Custou cerca de 4,5 milhões de euros aos cofres leoninos no Verão de 1998, chegou abençoado pela camisola dez dos sub-21 da Argentina mas, dois anos e 14 escassos minutos de utilização depois, desapareceu sem deixar rasto.

O Maisfutebol descobriu-o agora com 31 anos, a gozar os prazeres do dolce fare niente (ou do desemprego milionário, se preferir) na sua Lanús natal. Surpreendido pelo contacto de Portugal, reagiu com desarmante simpatia, antes de derramar memórias dos tempos de leão ao peito.

«O Sporting ainda é o meu clube fora da Argentina. Sempre fui muito bem tratado por todos em Lisboa, só tenho pena do que não consegui fazer nos relvados. Era só um miúdo de 20 anos, sem família nem amigos em Lisboa. Custou-me muito, principalmente nos primeiros meses», atira, em jeito de lamento, para início de conversa.
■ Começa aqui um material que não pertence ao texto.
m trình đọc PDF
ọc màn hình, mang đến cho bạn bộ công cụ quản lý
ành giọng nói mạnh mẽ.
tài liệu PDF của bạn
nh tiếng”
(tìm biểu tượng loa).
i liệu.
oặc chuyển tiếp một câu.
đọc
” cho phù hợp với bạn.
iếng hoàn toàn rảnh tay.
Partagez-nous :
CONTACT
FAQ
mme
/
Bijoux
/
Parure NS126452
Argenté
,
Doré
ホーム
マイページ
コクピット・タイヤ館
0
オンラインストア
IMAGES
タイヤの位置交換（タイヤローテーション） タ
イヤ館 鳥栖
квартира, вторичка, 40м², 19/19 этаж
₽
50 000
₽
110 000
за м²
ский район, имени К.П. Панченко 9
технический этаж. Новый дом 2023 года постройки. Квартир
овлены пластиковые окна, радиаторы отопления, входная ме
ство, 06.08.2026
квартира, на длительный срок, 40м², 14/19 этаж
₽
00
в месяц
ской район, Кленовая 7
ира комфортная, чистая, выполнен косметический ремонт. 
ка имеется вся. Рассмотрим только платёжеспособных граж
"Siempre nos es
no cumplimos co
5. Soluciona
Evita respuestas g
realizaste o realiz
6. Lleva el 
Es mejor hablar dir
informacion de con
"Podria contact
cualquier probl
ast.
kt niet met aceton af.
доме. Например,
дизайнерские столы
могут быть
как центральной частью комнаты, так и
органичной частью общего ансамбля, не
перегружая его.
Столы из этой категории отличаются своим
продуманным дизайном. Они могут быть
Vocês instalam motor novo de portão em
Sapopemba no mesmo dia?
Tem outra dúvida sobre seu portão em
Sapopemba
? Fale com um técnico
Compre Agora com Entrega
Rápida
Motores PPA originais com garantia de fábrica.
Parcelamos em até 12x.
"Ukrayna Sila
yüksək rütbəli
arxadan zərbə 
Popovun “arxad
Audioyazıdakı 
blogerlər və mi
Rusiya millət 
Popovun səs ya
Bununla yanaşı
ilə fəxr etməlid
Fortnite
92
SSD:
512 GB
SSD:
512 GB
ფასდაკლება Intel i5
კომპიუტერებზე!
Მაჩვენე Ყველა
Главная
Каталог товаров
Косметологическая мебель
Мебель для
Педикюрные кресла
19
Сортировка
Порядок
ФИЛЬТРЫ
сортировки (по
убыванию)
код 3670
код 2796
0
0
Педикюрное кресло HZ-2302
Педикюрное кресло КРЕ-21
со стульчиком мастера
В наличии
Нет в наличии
«O Pedro Barbosa não me dava hipóteses»

Recordemos os factos: 4,5 milhões de euros (à época, o jogador mais caro na história do Sporting), 14 minutos de utilização nas duas temporadas em Alvalade (com um empréstimo ao Lanús pelo meio). Ingredientes mais do que suficientes para Julian Kmet ostentar o rótulo de flop. Confrontado com estes dados, o argentino procura atenuantes.

«O plantel era muito forte. Não era muito fácil arranjar um lugar na equipa. Na minha posição jogava o Pedro Barbosa e ainda o Edmilson e mesmo o Simão e o Gimenez. Não tinha muitas hipóteses», anui, conformado, mais de uma década depois.

«Treinei sempre bem, com aplicação, mas na hora das escolhas finais era sempre eu o excluído. Fui para o banco algumas vezes, mas apenas fui utilizado na parte final de uma partida para o campeonato.»

«Não jogava por causa da imprensa»

O técnico do Sporting era, na altura, Mirko Jozic. Julian Kmet garante-nos que veio para o Sporting por indicação do croata, que o terá descoberto numa prospecção na Argentina.

«Ele viu-me jogar no Torneio de Toulon e gostou do meu futebol. Depois foi à Argentina e convenceu-me a vir para o Sporting. Disse-me que ia ter muitos argentinos no plantel (n.d.r. Quiroga, Heinze, Duscher, Gimenez e Acosta) e apoio por parte de todos. Mas o meu problema começou por ser ele», recorda Kmet.

«Questionei-o várias vezes. Ele elogiava o meu pé esquerdo para me acalmar e depois dizia que eu não jogava por causa da imprensa. Na opinião dele, eu era muito jovem e ele estava a defender-me. Garantia-me que eu ainda não estava preparado e que se jogasse mal os jornalistas desfaziam-me. Enfim, aguentei seis meses e depois pedi para voltar à Argentina.»